- _Work task_:
Below are records. Find each line in them that holds the word "this" and copy it.

Items from a dataset:
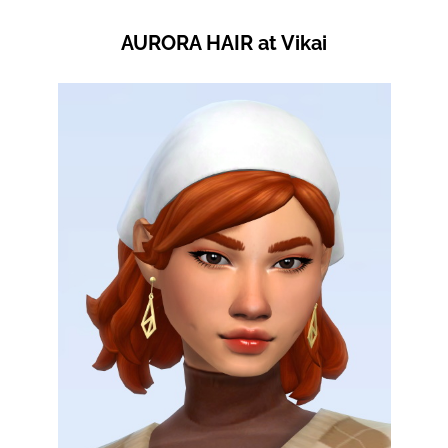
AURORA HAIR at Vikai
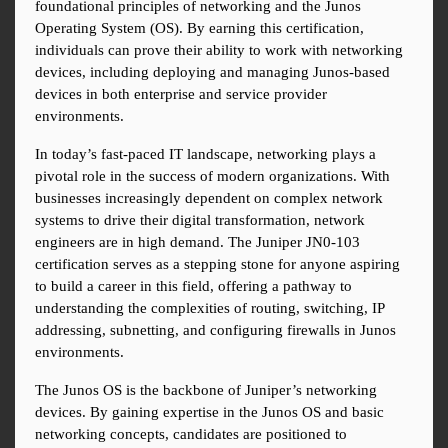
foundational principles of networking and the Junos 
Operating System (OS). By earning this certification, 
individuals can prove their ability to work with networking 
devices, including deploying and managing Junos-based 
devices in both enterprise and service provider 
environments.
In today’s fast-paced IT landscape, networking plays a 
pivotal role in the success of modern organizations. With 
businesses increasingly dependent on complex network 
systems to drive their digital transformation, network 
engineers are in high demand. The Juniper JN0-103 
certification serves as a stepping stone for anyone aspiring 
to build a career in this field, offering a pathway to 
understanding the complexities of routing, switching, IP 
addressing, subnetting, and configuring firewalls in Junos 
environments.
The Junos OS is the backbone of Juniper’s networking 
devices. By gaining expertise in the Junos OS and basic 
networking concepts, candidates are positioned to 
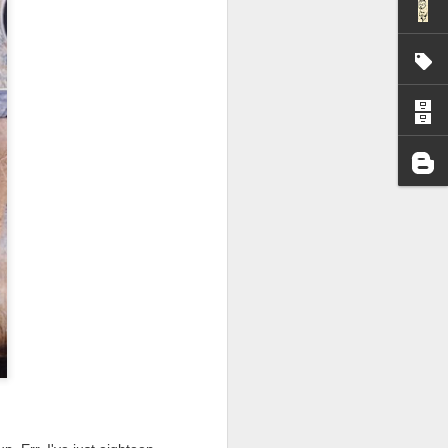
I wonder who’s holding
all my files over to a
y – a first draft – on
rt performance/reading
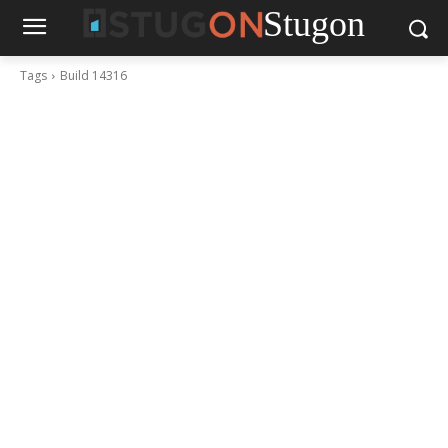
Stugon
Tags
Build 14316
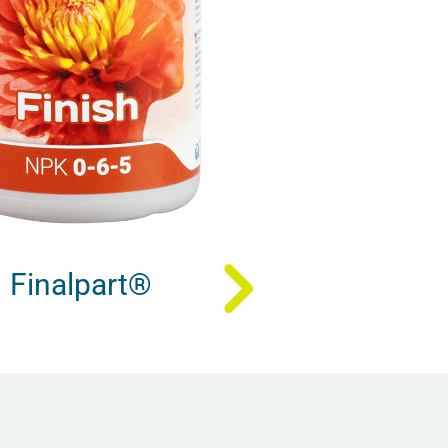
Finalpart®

- _Task answer_:
Operating System (OS). By earning this certification, 
to build a career in this field, offering a pathway to 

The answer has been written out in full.